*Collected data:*
- Opening Delimiter -

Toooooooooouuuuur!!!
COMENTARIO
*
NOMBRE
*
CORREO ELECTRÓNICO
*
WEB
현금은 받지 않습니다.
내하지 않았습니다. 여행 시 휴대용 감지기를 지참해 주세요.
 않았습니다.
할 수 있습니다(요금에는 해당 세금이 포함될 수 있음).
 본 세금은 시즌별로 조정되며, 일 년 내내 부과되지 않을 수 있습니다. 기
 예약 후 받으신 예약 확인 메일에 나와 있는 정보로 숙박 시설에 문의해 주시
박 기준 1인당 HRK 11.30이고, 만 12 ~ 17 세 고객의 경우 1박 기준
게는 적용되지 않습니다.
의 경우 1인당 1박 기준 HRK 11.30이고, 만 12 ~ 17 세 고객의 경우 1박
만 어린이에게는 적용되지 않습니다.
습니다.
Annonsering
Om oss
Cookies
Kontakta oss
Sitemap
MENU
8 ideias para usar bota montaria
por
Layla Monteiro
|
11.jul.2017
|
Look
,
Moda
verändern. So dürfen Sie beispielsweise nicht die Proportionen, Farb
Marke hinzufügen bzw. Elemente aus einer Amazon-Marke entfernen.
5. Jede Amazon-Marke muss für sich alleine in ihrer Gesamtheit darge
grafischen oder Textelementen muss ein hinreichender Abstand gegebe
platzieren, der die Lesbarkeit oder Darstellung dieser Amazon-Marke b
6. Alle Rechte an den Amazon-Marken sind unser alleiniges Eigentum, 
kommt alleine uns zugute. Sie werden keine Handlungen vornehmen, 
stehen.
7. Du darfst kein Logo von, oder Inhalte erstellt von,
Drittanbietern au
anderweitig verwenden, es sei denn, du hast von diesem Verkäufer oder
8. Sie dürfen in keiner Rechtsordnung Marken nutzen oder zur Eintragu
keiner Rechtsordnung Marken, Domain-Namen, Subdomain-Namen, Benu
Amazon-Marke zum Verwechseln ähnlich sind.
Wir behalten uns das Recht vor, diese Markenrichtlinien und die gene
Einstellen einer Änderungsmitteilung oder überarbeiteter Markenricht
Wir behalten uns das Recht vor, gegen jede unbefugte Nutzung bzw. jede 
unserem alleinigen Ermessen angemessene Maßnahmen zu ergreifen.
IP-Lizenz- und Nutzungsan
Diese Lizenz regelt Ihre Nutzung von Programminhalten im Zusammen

- Closing Delimiter -

Print, please, the lines above from the very first through the one that holds "Einstellen einer Änderungsmitteilung", both included, word for word and with nothing else.

*Solved exercise:*
Toooooooooouuuuur!!!
COMENTARIO
*
NOMBRE
*
CORREO ELECTRÓNICO
*
WEB
현금은 받지 않습니다.
내하지 않았습니다. 여행 시 휴대용 감지기를 지참해 주세요.
 않았습니다.
할 수 있습니다(요금에는 해당 세금이 포함될 수 있음).
 본 세금은 시즌별로 조정되며, 일 년 내내 부과되지 않을 수 있습니다. 기
 예약 후 받으신 예약 확인 메일에 나와 있는 정보로 숙박 시설에 문의해 주시
박 기준 1인당 HRK 11.30이고, 만 12 ~ 17 세 고객의 경우 1박 기준
게는 적용되지 않습니다.
의 경우 1인당 1박 기준 HRK 11.30이고, 만 12 ~ 17 세 고객의 경우 1박
만 어린이에게는 적용되지 않습니다.
습니다.
Annonsering
Om oss
Cookies
Kontakta oss
Sitemap
MENU
8 ideias para usar bota montaria
por
Layla Monteiro
|
11.jul.2017
|
Look
,
Moda
verändern. So dürfen Sie beispielsweise nicht die Proportionen, Farb
Marke hinzufügen bzw. Elemente aus einer Amazon-Marke entfernen.
5. Jede Amazon-Marke muss für sich alleine in ihrer Gesamtheit darge
grafischen oder Textelementen muss ein hinreichender Abstand gegebe
platzieren, der die Lesbarkeit oder Darstellung dieser Amazon-Marke b
6. Alle Rechte an den Amazon-Marken sind unser alleiniges Eigentum, 
kommt alleine uns zugute. Sie werden keine Handlungen vornehmen, 
stehen.
7. Du darfst kein Logo von, oder Inhalte erstellt von,
Drittanbietern au
anderweitig verwenden, es sei denn, du hast von diesem Verkäufer oder
8. Sie dürfen in keiner Rechtsordnung Marken nutzen oder zur Eintragu
keiner Rechtsordnung Marken, Domain-Namen, Subdomain-Namen, Benu
Amazon-Marke zum Verwechseln ähnlich sind.
Wir behalten uns das Recht vor, diese Markenrichtlinien und die gene
Einstellen einer Änderungsmitteilung oder überarbeiteter Markenricht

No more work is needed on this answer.